### [How to complete this task]
Beginning with the line that holds "Comm., 238, 66–76.", set down each line of the data below through the very last, exactly as given, and nothing beyond that.

### [Records to use]
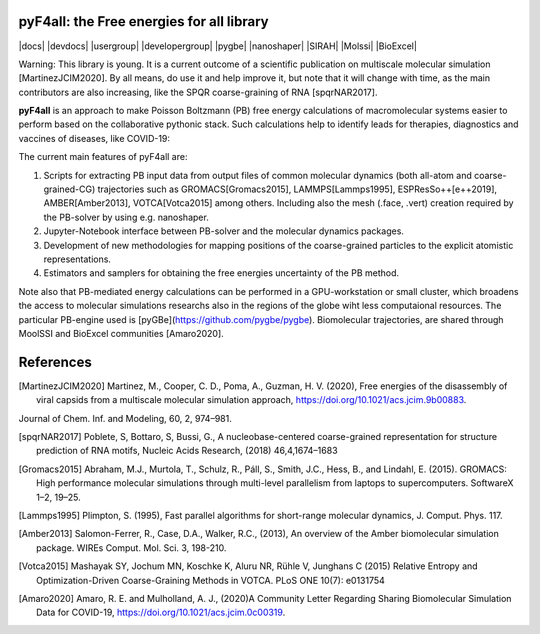 ===========================================
pyF4all: the Free energies for all library
===========================================

|docs| |devdocs| |usergroup| |developergroup| |pygbe| |nanoshaper| |SIRAH| |Molssi| |BioExcel|

Warning: This library is young. It is a current outcome of a scientific publication on multiscale molecular simulation [MartinezJCIM2020]. By all means, do use it and help improve it, but note that it will change with time, as the main contributors are also increasing, like the SPQR coarse-graining of RNA [spqrNAR2017].

**pyF4all** is an approach to make Poisson Boltzmann (PB) free energy calculations of macromolecular systems easier to perform based on the collaborative pythonic stack. Such calculations help to identify leads for therapies, diagnostics and vaccines of diseases, like COVID-19:

.. raw:: html

   <div align="center">
      <a href="https://github.com/pyF4all/Notebooks_phase1">
         <img height="120px" 
            src="pyF4all_scheme.png"
            alt="pyF4all stack"
            align="center">
      </a>
   </div>
   <br />

The current main features of pyF4all are:

1. Scripts for extracting PB input data from output files of common molecular dynamics (both all-atom and coarse-grained-CG) trajectories such as GROMACS[Gromacs2015], LAMMPS[Lammps1995], ESPResSo++[e++2019], AMBER[Amber2013], VOTCA[Votca2015] among others. Including also the mesh (.face, .vert) creation required by the PB-solver by using e.g. nanoshaper.
2. Jupyter-Notebook interface between PB-solver and the molecular dynamics packages.
3. Development of new methodologies for mapping positions of the coarse-grained particles to the explicit atomistic representations.
4. Estimators and samplers for obtaining the free energies uncertainty of the PB method.

Note also that PB-mediated energy calculations can be performed in a GPU-workstation or small cluster, which broadens the access to molecular simulations researchs also in the regions of the globe wiht less computaional resources.
The particular PB-engine used is [pyGBe](https://github.com/pygbe/pygbe). Biomolecular trajectories, are shared through MoolSSI and BioExcel communities [Amaro2020].

============
References
============

.. [MartinezJCIM2020] Martinez, M., Cooper, C. D., Poma,  A., Guzman, H. V. (2020), Free energies of the disassembly of viral capsids from a multiscale molecular simulation approach, https://doi.org/10.1021/acs.jcim.9b00883.
Journal of Chem. Inf. and Modeling, 60, 2, 974–981.

.. [spqrNAR2017] Poblete, S, Bottaro, S, Bussi, G., A nucleobase-centered coarse-grained representation for structure prediction of RNA motifs, Nucleic Acids Research, (2018) 46,4,1674–1683

.. [Gromacs2015] Abraham, M.J., Murtola, T., Schulz, R., Páll, S., Smith, J.C.,
    Hess, B., and Lindahl, E. (2015). GROMACS: High performance molecular
    simulations through multi-level parallelism from laptops to supercomputers.
    SoftwareX 1–2, 19–25.
    
.. [Lammps1995] Plimpton, S. (1995), Fast parallel algorithms for short-range molecular dynamics, J. Comput. Phys. 117.

.. [e++2019] Guzman, H. V., Tretyakov, N., Kobayashi, H., Kreis, K., Fogarty, A., Kranjak, J., Junghans, C., Kremer, K. 
    and Stuehn,T., ESPResSo++ 2.0: Advanced methods for multiscale molecular simulation, (2019) , Comput. Phys.
    Comm., 238, 66–76.

.. [Amber2013] Salomon-Ferrer, R., Case, D.A., Walker, R.C., (2013), An overview of the Amber biomolecular simulation package. WIREs Comput. Mol. Sci. 3, 198-210.

.. [Votca2015] Mashayak SY, Jochum MN, Koschke K, Aluru NR, Rühle V, Junghans C (2015) Relative Entropy and Optimization-Driven Coarse-Graining Methods in VOTCA. PLoS ONE 10(7): e0131754

.. [Amaro2020] Amaro, R. E. and Mulholland, A. J., (2020)A Community Letter Regarding Sharing Biomolecular Simulation Data for COVID-19, https://doi.org/10.1021/acs.jcim.0c00319.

### [Result for this task]
    Comm., 238, 66–76.

.. [Amber2013] Salomon-Ferrer, R., Case, D.A., Walker, R.C., (2013), An overview of the Amber biomolecular simulation package. WIREs Comput. Mol. Sci. 3, 198-210.

.. [Votca2015] Mashayak SY, Jochum MN, Koschke K, Aluru NR, Rühle V, Junghans C (2015) Relative Entropy and Optimization-Driven Coarse-Graining Methods in VOTCA. PLoS ONE 10(7): e0131754

.. [Amaro2020] Amaro, R. E. and Mulholland, A. J., (2020)A Community Letter Regarding Sharing Biomolecular Simulation Data for COVID-19, https://doi.org/10.1021/acs.jcim.0c00319.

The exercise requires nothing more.